Tagebuchnotizen des Neunjährigen (darunter zum Schulrektor, zu unserer Religionslehrerin



und zu den Torerfolgen meiner Mitspieler bei Grün-Weiß-Holten)



An meinen Schulschreibheften gefallen mir die Etiketten mit ihren zart gezo­genen bläulichen Li­ni­en und ab­ge­run­de­ten Kan­ten. Ich mag die Hef­te gern benutzen und stelle auch mit ziem­li­cher Befriedigung fest, daß un­ser Rek­tor nur selten ein­mal einen Diktatfehler darin ver­mer­ken kann.

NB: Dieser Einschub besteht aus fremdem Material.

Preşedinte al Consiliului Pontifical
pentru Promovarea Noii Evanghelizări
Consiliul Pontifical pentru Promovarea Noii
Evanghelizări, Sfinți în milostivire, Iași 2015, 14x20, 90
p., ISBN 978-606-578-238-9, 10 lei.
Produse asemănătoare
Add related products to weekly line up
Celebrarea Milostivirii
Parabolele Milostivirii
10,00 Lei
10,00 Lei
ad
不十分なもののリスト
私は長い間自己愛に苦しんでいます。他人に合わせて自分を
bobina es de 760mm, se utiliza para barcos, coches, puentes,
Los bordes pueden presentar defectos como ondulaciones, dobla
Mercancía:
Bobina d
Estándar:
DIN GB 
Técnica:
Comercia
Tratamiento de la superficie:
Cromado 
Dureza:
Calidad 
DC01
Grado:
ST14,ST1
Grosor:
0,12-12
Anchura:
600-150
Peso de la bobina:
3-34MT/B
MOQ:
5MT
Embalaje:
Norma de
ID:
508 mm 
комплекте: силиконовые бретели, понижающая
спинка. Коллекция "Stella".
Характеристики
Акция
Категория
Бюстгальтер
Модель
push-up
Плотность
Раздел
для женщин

   Gegen Ende des 4. Schuljahres will mein Vater, daß ich von nun an ein Tagebuch schreibe. Ich bin aber auf der Hut und erwähne nur die­je­ni­gen meiner Übelta­ten, die harmlos sind oder schon entdeckt und bestraft wur­den.

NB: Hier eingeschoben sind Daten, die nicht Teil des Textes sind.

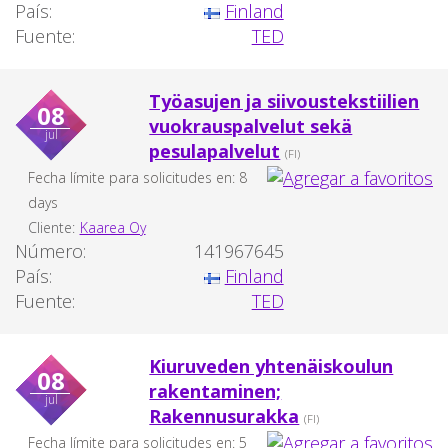
País:
Finland
Fuente:
TED
Työasujen ja siivoustekstiilien
08
vuokrauspalvelut sekä
jul
pesulapalvelut
(FI)
Fecha límite para solicitudes en: 8
days
Cliente:
Kaarea Oy
Número:
141967645
País:
Finland
Fuente:
TED
Kiuruveden yhtenäiskoulun
08
rakentaminen;
jul
Rakennusurakka
(FI)
Fecha límite para solicitudes en: 5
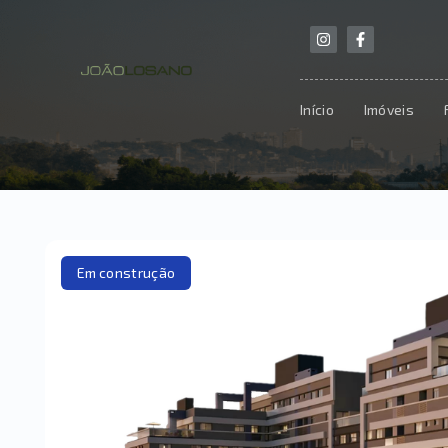
Início
Imóveis
Em construção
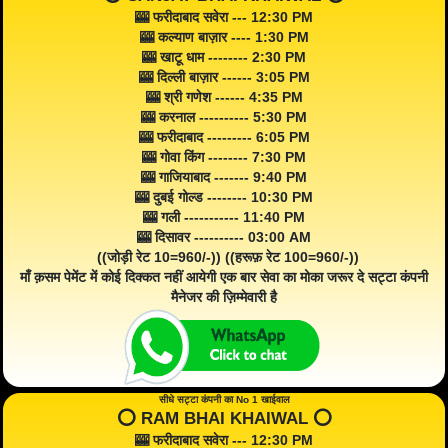
🎰 फरीदाबाद सवेरा --- 12:30 PM
🎰 कल्याण बाज़ार ---- 1:30 PM
🎰 खाटू धाम -------- 2:30 PM
🎰 दिल्ली बाज़ार ------ 3:05 PM
🎰 श्री गणेश ------ 4:35 PM
🎰 करनाल ---------- 5:30 PM
🎰 फरीदाबाद --------- 6:05 PM
🎰 गोवा किंग -------- 7:30 PM
🎰 गाजियाबाद ------- 9:40 PM
🎰 दुबई गोल्ड -------- 10:30 PM
🎰 गली ----------- 11:40 PM
🎰 दिसावर ---------- 03:00 AM
((जोड़ी रेट 10=960/-)) ((हरूफ़ रेट 100=960/-))
माँ क़सम पेमेंट में कोई दिक्कत नहीं आयेगी एक बार सेवा का मोका जरूर दे सट्टा कंपनी
मैनेजर की ज़िम्मेवारी है
सीधे सट्टा कंपनी का No 1 खाईवाल
⭕️ RAM BHAI KHAIWAL ⭕️
🎰 फरीदाबाद सवेरा --- 12:30 PM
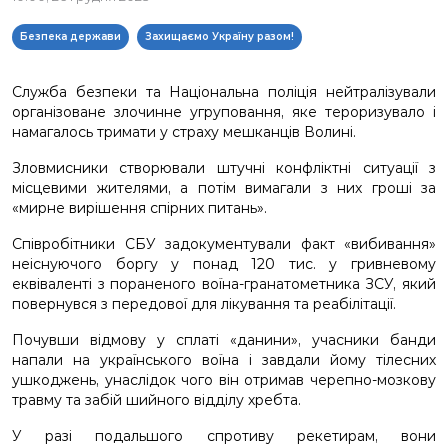
Безпека держави
Захищаємо Україну разом!
Служба безпеки та Національна поліція нейтралізували
організоване злочинне угруповання, яке тероризувало і
намагалось тримати у страху мешканців Волині.
Зловмисники створювали штучні конфліктні ситуації з
місцевими жителями, а потім вимагали з них гроші за
«мирне вирішення спірних питань».
Співробітники СБУ задокументували факт «вибивання»
неіснуючого боргу у понад 120 тис. у гривневому
еквіваленті з пораненого воїна-гранатометника ЗСУ, який
повернувся з передової для лікування та реабілітації.
Почувши відмову у сплаті «данини», учасники банди
напали на українського воїна і завдали йому тілесних
ушкоджень, унаслідок чого він отримав черепно-мозкову
травму та забій шийного відділу хребта.
У разі подальшого спротиву рекетирам, вони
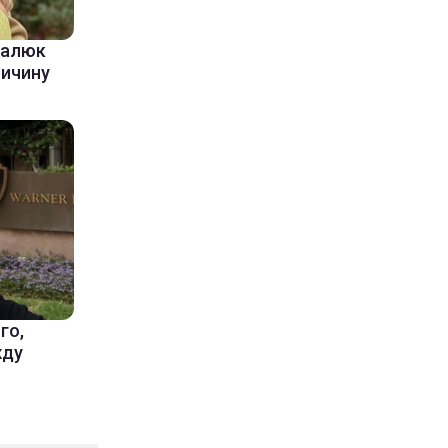
балюк
ричину
го,
жду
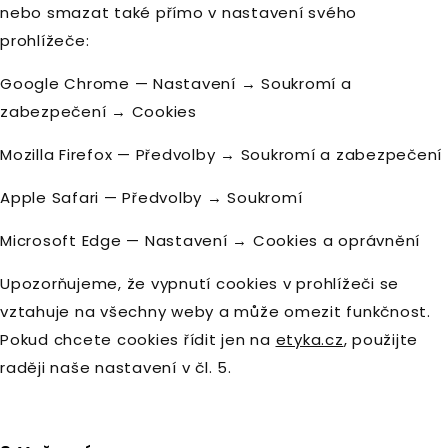
nebo smazat také přímo v nastavení svého
prohlížeče:
Google Chrome — Nastavení → Soukromí a
zabezpečení → Cookies
Mozilla Firefox — Předvolby → Soukromí a zabezpečení
Apple Safari — Předvolby → Soukromí
Microsoft Edge — Nastavení → Cookies a oprávnění
Upozorňujeme, že vypnutí cookies v prohlížeči se
vztahuje na všechny weby a může omezit funkčnost.
Pokud chcete cookies řídit jen na
etyka.cz
, použijte
raději naše nastavení v čl. 5.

Dieses Tagebuch, eine Kladde mit bläulich-schwarz marmoriertem Papp­deckel, ist das älteste von mir er­hal­te­ne schrift­li­che Dokument. Ich führ­te es von Herbst 1954 bis Anfang 1955. Ich weiß nicht mehr, ob ich von Be­ginn an ei­ne Fal­le witterte oder das Ganze zunächst nur als ei­ne Be­stra­fung ansah, so wie Vater uns spä­ter Straf­ge­dichte und -auf­sät­ze aufgab. Es sieht so aus, als hätte ich dies da­mals selber her­aus­zu­be­kom­men ver­sucht, fin­det sich doch schon am zwei­ten Tag der leicht provokante, wie in einen Potentialis ge­klei­de­te Ein­trag: „Schlech­tes Wet­ter Mit­tags, so daß ich keine Streiche spielen konnte.” In den nächsten Ta­gen wer­de ich zu­neh­mend küh­ner (30.10.: „abends ... Klim­per­män­chen ge­macht”; 31.10.: „als der Kerl da an der <Fuß­ball­ver­eins->Kas­se mal weg ging, bin ich an ihm vorbeigerannt, denn ich hatt kein Geld mit”). Dann aber ge­be ich mich über Wo­chen hin kreuzbrav und ver­schlei­e­re gar am 9.11.54 einen er­folg­rei­chen Schum­mel­ver­such („Abends fuhr ich um­sonst nach Hamborn”, d.h. ich drück­te mich am kas­sie­ren­den Schaffner vor­bei). Erst im Ja­nu­ar '55 rücke ich wieder mit kleine­ren Ver­gehen her­aus („Kis­sen­schlacht”; „mit Ta­schen­lam­pe heim­lich raus­ge­gan­gen”). Das sieht denn doch nach dem tak­ti­schen Ver­hal­ten des­sen aus, der sich auf ei­nen Mit­le­ser ein­ge­stellt hat. Auch glaubt man bald der lust­los und uninspiriert wir­ken­den Aus­führ­ung das Ab­ge­preß­te an­zu­mer­ken.

 

In meinem Tagebuch ist zur Schule noch zu lesen: Am 4.11.54 „bekamen wir das Heftchen: ‚Till Eu­len­spie­gel’ zum lesen!”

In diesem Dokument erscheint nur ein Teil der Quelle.